TASK GOAL | From the entries that follow, reproduce exactly and only the lines from the line with "5,200.00 | £1,040.00 | | £6,240.00 |" to the line with "Value | | 5,775.03", endpoints included.

TASK INPUT |
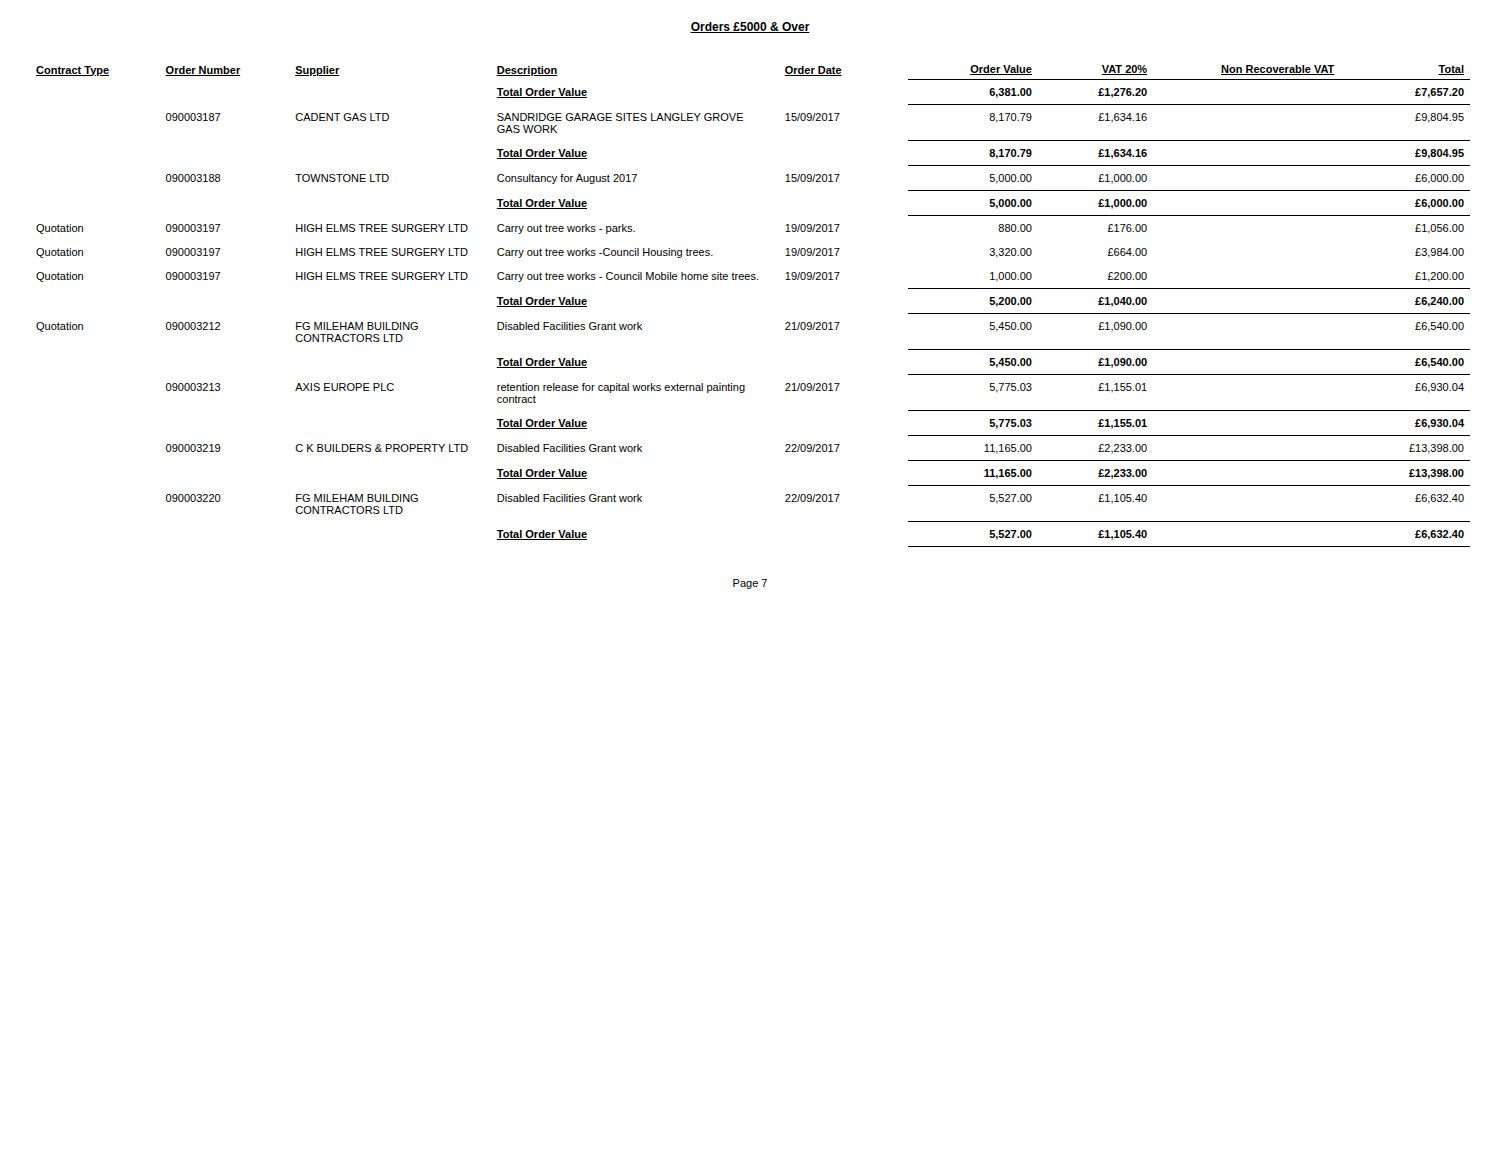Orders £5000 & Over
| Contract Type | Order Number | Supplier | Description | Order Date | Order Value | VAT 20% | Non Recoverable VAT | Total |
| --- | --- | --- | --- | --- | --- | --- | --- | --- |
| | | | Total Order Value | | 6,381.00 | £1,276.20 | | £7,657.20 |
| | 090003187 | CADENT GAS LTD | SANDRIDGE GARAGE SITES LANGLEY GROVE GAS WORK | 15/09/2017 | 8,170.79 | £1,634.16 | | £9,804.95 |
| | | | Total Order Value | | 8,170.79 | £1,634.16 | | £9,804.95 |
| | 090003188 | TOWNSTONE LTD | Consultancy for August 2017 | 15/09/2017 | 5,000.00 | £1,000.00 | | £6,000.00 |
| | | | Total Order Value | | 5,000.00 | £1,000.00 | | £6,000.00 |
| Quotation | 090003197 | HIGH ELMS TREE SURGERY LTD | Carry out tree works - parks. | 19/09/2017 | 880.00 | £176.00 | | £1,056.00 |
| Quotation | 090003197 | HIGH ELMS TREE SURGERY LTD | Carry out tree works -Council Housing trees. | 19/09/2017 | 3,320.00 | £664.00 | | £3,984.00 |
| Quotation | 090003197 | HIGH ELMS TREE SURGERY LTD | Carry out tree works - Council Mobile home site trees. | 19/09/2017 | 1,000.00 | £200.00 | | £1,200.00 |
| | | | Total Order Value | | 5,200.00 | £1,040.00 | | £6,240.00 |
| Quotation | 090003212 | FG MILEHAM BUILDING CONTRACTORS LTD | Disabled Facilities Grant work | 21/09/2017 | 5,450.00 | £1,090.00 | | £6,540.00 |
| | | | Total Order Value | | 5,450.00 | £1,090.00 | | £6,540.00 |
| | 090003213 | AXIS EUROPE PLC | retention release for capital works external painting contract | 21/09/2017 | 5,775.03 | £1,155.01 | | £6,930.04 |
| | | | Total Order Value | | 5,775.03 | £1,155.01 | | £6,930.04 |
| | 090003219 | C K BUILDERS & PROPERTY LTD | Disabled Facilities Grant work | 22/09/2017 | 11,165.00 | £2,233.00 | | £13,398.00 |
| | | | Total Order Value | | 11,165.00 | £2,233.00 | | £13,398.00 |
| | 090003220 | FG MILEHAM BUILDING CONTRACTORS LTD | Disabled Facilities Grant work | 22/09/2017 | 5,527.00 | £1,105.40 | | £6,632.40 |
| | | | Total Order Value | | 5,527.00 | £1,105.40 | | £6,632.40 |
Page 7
* * *
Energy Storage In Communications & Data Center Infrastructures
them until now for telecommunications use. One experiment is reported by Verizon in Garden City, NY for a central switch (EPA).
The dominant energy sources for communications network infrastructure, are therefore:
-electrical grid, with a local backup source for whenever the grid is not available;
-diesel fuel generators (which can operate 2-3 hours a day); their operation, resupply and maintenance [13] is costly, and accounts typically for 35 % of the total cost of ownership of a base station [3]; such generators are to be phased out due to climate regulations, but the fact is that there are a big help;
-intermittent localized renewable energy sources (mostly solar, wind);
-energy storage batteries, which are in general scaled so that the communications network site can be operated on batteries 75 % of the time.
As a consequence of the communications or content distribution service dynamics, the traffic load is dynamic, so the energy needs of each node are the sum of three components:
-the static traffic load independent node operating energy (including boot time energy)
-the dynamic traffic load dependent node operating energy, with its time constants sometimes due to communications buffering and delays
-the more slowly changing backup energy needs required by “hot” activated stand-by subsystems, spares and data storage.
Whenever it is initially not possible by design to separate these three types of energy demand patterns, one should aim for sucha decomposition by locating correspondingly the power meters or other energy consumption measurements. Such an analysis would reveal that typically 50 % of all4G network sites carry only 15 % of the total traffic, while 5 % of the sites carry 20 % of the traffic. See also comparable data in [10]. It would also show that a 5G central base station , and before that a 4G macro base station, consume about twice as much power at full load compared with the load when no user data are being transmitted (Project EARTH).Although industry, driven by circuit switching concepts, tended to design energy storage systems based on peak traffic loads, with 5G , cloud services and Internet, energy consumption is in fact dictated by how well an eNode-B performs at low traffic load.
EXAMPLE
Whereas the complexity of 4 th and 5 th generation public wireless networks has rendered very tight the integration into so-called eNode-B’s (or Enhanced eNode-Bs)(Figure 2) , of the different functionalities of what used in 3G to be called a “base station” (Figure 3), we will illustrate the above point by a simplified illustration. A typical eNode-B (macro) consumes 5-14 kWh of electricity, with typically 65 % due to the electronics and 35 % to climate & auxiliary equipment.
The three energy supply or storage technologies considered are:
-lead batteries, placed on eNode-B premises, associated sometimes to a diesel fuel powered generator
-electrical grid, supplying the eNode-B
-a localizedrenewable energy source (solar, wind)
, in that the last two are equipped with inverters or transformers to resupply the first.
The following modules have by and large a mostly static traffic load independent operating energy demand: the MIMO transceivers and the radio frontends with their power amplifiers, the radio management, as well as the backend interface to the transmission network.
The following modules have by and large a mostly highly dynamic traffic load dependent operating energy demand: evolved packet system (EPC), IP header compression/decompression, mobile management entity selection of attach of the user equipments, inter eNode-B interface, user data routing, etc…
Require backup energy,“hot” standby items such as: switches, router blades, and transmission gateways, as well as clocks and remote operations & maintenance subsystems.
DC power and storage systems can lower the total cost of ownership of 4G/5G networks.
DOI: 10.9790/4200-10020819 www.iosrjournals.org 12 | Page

RESULT BELOW |
| | | | Total Order Value | | 5,200.00 | £1,040.00 | | £6,240.00 |
| Quotation | 090003212 | FG MILEHAM BUILDING CONTRACTORS LTD | Disabled Facilities Grant work | 21/09/2017 | 5,450.00 | £1,090.00 | | £6,540.00 |
| | | | Total Order Value | | 5,450.00 | £1,090.00 | | £6,540.00 |
| | 090003213 | AXIS EUROPE PLC | retention release for capital works external painting contract | 21/09/2017 | 5,775.03 | £1,155.01 | | £6,930.04 |
| | | | Total Order Value | | 5,775.03 | £1,155.01 | | £6,930.04 |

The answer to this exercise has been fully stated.